**Stored items:**
↓↓↓

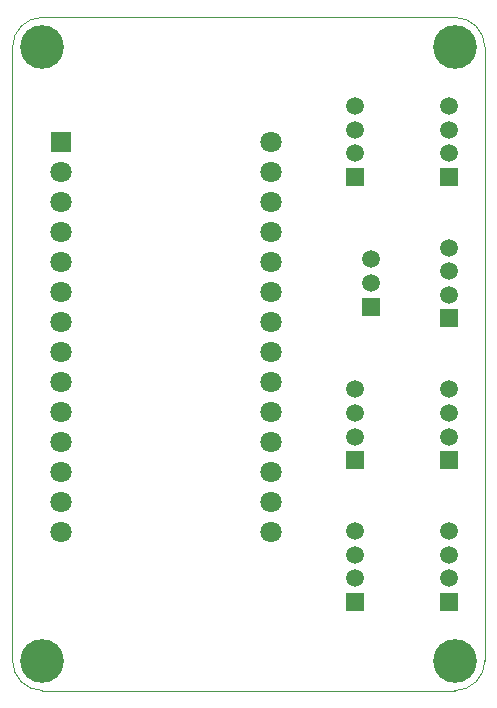
<source format=gbs>
G04 Layer_Color=16711935*
%FSLAX44Y44*%
%MOMM*%
G71*
G01*
G75*
%ADD14C,0.1000*%
%ADD23C,1.8032*%
%ADD24R,1.8032X1.8032*%
%ADD25R,1.5032X1.5032*%
%ADD26C,1.5032*%
%ADD27C,3.7032*%
D14*
X400000Y544600D02*
G03*
X374600Y570000I-25400J0D01*
G01*
X25400D02*
G03*
X0Y544600I0J-25400D01*
G01*
X374600Y0D02*
G03*
X400000Y25400I0J25400D01*
G01*
X0D02*
G03*
X25400Y0I25400J0D01*
G01*
X25600Y570000D02*
X374600D01*
X400000Y25400D02*
Y544600D01*
X25400Y0D02*
X374600D01*
X0Y25400D02*
Y544600D01*
D23*
X218900Y362500D02*
D03*
Y387900D02*
D03*
Y413300D02*
D03*
Y438700D02*
D03*
Y464100D02*
D03*
Y337100D02*
D03*
Y311700D02*
D03*
Y286300D02*
D03*
Y260900D02*
D03*
Y235500D02*
D03*
Y210100D02*
D03*
Y184700D02*
D03*
Y159300D02*
D03*
Y133900D02*
D03*
X41100D02*
D03*
Y159300D02*
D03*
Y184700D02*
D03*
Y210100D02*
D03*
Y235500D02*
D03*
Y260900D02*
D03*
Y286300D02*
D03*
Y311700D02*
D03*
Y337100D02*
D03*
Y438700D02*
D03*
Y413300D02*
D03*
Y387900D02*
D03*
Y362500D02*
D03*
D24*
Y464100D02*
D03*
D25*
X370000Y75000D02*
D03*
X290000Y435000D02*
D03*
X370000Y315000D02*
D03*
X290000Y75000D02*
D03*
X370000Y435000D02*
D03*
Y195000D02*
D03*
X290000D02*
D03*
X304000Y325000D02*
D03*
D26*
X370000Y95000D02*
D03*
Y115000D02*
D03*
Y135000D02*
D03*
X290000Y495000D02*
D03*
Y475000D02*
D03*
Y455000D02*
D03*
X370000Y335000D02*
D03*
Y355000D02*
D03*
Y375000D02*
D03*
X290000Y135000D02*
D03*
Y115000D02*
D03*
Y95000D02*
D03*
X370000Y455000D02*
D03*
Y475000D02*
D03*
Y495000D02*
D03*
Y255000D02*
D03*
Y235000D02*
D03*
Y215000D02*
D03*
X290000D02*
D03*
Y235000D02*
D03*
Y255000D02*
D03*
X304000Y365000D02*
D03*
Y345000D02*
D03*
D27*
X374600Y25400D02*
D03*
X25400D02*
D03*
Y544600D02*
D03*
X374600D02*
D03*
M02*

</source>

↑↑↑

**What to do:** Give every record again word for word, pictures excluded.

**Written solution:**
<source format=gbs>
G04 Layer_Color=16711935*
%FSLAX44Y44*%
%MOMM*%
G71*
G01*
G75*
%ADD14C,0.1000*%
%ADD23C,1.8032*%
%ADD24R,1.8032X1.8032*%
%ADD25R,1.5032X1.5032*%
%ADD26C,1.5032*%
%ADD27C,3.7032*%
D14*
X400000Y544600D02*
G03*
X374600Y570000I-25400J0D01*
G01*
X25400D02*
G03*
X0Y544600I0J-25400D01*
G01*
X374600Y0D02*
G03*
X400000Y25400I0J25400D01*
G01*
X0D02*
G03*
X25400Y0I25400J0D01*
G01*
X25600Y570000D02*
X374600D01*
X400000Y25400D02*
Y544600D01*
X25400Y0D02*
X374600D01*
X0Y25400D02*
Y544600D01*
D23*
X218900Y362500D02*
D03*
Y387900D02*
D03*
Y413300D02*
D03*
Y438700D02*
D03*
Y464100D02*
D03*
Y337100D02*
D03*
Y311700D02*
D03*
Y286300D02*
D03*
Y260900D02*
D03*
Y235500D02*
D03*
Y210100D02*
D03*
Y184700D02*
D03*
Y159300D02*
D03*
Y133900D02*
D03*
X41100D02*
D03*
Y159300D02*
D03*
Y184700D02*
D03*
Y210100D02*
D03*
Y235500D02*
D03*
Y260900D02*
D03*
Y286300D02*
D03*
Y311700D02*
D03*
Y337100D02*
D03*
Y438700D02*
D03*
Y413300D02*
D03*
Y387900D02*
D03*
Y362500D02*
D03*
D24*
Y464100D02*
D03*
D25*
X370000Y75000D02*
D03*
X290000Y435000D02*
D03*
X370000Y315000D02*
D03*
X290000Y75000D02*
D03*
X370000Y435000D02*
D03*
Y195000D02*
D03*
X290000D02*
D03*
X304000Y325000D02*
D03*
D26*
X370000Y95000D02*
D03*
Y115000D02*
D03*
Y135000D02*
D03*
X290000Y495000D02*
D03*
Y475000D02*
D03*
Y455000D02*
D03*
X370000Y335000D02*
D03*
Y355000D02*
D03*
Y375000D02*
D03*
X290000Y135000D02*
D03*
Y115000D02*
D03*
Y95000D02*
D03*
X370000Y455000D02*
D03*
Y475000D02*
D03*
Y495000D02*
D03*
Y255000D02*
D03*
Y235000D02*
D03*
Y215000D02*
D03*
X290000D02*
D03*
Y235000D02*
D03*
Y255000D02*
D03*
X304000Y365000D02*
D03*
Y345000D02*
D03*
D27*
X374600Y25400D02*
D03*
X25400D02*
D03*
Y544600D02*
D03*
X374600D02*
D03*
M02*

</source>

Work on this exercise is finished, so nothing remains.